North East College Scotland
Overcoming barriers to cycling in the north of Scotland.
With a number of modern campuses and learning centres spread throughout Aberdeen City and Aberdeenshire, North East Scotland College is widely accessible for people across the region. The main campuses are City Campus, Altens Campus, Fraserburgh Campus and the Scottish Maritime Academy. The college also has Learning Centres in Ellon and Inverurie. Its 21,000 students can access learning across engineering, creative industries, computing and service industries.

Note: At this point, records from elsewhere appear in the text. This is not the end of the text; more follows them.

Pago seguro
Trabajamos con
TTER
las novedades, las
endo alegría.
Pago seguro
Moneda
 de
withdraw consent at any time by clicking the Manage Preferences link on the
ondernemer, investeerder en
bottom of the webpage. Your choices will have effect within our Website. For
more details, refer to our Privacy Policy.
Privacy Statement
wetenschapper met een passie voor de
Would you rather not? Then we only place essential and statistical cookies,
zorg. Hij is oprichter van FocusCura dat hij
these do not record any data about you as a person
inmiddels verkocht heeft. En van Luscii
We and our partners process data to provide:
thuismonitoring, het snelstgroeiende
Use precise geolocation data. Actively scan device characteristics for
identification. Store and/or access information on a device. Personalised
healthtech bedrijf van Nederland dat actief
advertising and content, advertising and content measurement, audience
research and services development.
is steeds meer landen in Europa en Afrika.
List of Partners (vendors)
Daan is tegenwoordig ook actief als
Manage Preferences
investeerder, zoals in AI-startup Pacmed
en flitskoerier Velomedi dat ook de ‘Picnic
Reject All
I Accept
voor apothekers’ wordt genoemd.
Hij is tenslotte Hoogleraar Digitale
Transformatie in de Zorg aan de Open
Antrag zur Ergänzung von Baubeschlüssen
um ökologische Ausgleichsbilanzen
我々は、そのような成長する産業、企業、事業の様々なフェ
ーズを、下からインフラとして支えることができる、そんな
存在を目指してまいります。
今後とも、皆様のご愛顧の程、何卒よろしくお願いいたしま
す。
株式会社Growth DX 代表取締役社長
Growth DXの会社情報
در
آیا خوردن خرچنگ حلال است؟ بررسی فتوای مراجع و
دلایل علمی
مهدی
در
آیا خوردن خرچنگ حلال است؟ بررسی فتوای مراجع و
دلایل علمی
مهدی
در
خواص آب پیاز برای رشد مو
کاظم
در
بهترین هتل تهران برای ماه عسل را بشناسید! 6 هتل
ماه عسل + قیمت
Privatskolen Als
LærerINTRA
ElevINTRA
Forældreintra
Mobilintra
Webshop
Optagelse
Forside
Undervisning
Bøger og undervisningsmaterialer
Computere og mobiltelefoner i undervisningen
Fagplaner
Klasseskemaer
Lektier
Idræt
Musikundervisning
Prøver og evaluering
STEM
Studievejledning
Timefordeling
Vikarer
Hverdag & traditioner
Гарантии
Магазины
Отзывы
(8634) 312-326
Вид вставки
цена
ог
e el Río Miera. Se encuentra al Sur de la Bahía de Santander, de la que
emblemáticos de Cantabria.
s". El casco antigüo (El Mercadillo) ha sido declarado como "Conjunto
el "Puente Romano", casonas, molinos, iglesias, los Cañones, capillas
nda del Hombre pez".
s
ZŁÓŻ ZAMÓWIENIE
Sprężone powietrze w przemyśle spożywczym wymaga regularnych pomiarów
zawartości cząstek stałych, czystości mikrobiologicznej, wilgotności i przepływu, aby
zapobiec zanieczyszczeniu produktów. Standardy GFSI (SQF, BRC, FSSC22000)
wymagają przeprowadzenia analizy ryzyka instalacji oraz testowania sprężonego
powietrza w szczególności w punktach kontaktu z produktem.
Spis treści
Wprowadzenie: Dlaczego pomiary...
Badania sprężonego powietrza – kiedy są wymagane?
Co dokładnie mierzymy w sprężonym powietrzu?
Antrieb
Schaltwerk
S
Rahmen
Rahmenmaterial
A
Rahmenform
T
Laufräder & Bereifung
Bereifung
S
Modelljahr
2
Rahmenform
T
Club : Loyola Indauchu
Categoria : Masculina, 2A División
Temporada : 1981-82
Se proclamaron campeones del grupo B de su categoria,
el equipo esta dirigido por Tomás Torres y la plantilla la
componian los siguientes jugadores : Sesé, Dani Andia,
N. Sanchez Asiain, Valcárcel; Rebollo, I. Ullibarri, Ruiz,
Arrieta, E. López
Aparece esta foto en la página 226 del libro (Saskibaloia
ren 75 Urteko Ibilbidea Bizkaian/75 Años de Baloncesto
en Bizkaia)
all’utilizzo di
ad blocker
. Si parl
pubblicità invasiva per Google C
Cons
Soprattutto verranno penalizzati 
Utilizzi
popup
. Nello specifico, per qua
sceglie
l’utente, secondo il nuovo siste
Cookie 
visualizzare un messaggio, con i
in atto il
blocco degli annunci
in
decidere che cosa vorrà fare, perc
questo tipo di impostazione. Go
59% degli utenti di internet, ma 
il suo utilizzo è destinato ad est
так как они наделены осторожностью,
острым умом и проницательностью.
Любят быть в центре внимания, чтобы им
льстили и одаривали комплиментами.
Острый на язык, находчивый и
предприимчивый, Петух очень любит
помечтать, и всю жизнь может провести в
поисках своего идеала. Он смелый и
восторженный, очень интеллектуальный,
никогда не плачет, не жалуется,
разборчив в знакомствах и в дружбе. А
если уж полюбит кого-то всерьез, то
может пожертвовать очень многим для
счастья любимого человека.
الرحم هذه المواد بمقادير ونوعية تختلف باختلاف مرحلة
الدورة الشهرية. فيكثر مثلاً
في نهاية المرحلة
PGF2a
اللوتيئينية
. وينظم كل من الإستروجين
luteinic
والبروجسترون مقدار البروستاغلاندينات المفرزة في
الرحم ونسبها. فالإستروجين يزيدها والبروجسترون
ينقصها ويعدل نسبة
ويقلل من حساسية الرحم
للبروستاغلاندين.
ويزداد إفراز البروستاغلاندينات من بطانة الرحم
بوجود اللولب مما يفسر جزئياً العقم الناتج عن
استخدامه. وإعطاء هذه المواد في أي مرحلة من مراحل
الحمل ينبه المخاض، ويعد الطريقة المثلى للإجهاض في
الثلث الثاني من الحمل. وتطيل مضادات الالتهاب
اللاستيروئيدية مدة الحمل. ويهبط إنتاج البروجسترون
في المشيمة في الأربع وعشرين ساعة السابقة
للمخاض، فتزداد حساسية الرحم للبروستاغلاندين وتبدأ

The college aims to minimise its carbon footprint and the production of other harmful emissions and is at the forefront of colleges in Scotland in its environmental initiatives, by changing its vehicle fleet to electric, hydrogen and hybrid cars and hosting the local district heat and power plant room. The college’s Environmental Social Strategy states that it aims to specifically encourage the use of public transport, walking and cycling as one way of minimising these emissions, as well as fitting in with the college’s aim to improve the health and wellbeing of its students and staff.
Barriers to cycling
Previously, students were put off cycling to college, saying that the distance to travel, a lack of sufficient, covered, secure cycle parking, the perception that the roads are unsafe and a lack of access to bicycle were all barriers to people getting on their bikes.
How the Cycling Friendly Campus fund has helped
In 2017, the college applied to the Cycling Friendly Campus fund and was awarded £16,140 to renovate the cycle parking area and install a mix of 69 sheltered, unsheltered and secure bike parking spaces.
The fund has addressed the lack of proper, fit-for-purpose cycle parking. Whilst the previous area was unwelcoming, wasn’t looked after and didn’t provide enough cycle parking at the busiest times, the fund has provided a more covered cycle parking spaces which allows more people to cycle to college and leave their bike in a suitable location.
There are now also uncovered stands and lockers so all the cycle parking is located together, making it simple to find, and the new shelters display branding which tells users of the CCTV coverage of the area. This makes people feel more confident to cycle to college as they can see the bike parking area is secure and looked after.
Another barrier which the funding has partly addressed is the perception that the weather is unsuitable for cycling. The new shelters protect bikes from the weather, ensuring that saddles remain dry for when they will be used, and extending the life of bike parts. The parking area now provides 40 covered and 20 uncovered spaces available for all college members to use, plus nine bike lockers which are allocated to staff.
The development fund has allowed the college to overcome the barrier of not enough fit-for-purpose cycle parking, providing better facilities for people to leave their bikes unattended for part or all of the day. During college hours there are always bikes parked in the cycle area, no matter the weather or season.
Staff and students are benefitting
Staff and students have both benefitted from the fund as the new cycle parking has encouraged more people to cycle to college, improving physical and mental health and wellbeing.
A bigger and better cycle parking area at the main campus in Aberdeen means that more people are now happy to cycle and save money from bus fares, helping to alleviate some of the issues around travel costs and transport poverty and health inequalities.
A personal story
One student recently started to cycle as a way of fitting exercise into his day as his studies and part-time job take up the majority of his time. Cycling now allows him to get home easily after late shifts at work and to travel between college and work, knowing he’ll be on time rather than having to rely on and pay for public transport.
Work still to be done
There are some other barriers that are harder to overcome: distance continues to be a barrier, preventing a large proportion of students from cycling, many people believe they don’t have the appropriate gear to cycle to college, think the weather is too unpleasant for cycling, or that the roads are too dangerous to cycle.
Briony Kincaid, the college’s Campus Cycling Officer, said that the fund is “a great way to improve cycling facilities, which are often seen as a smaller project so they can be overlooked or under-budgeted within the organisation. The process was straightforward and Cycling Scotland provided advice and support at all stages of the process.”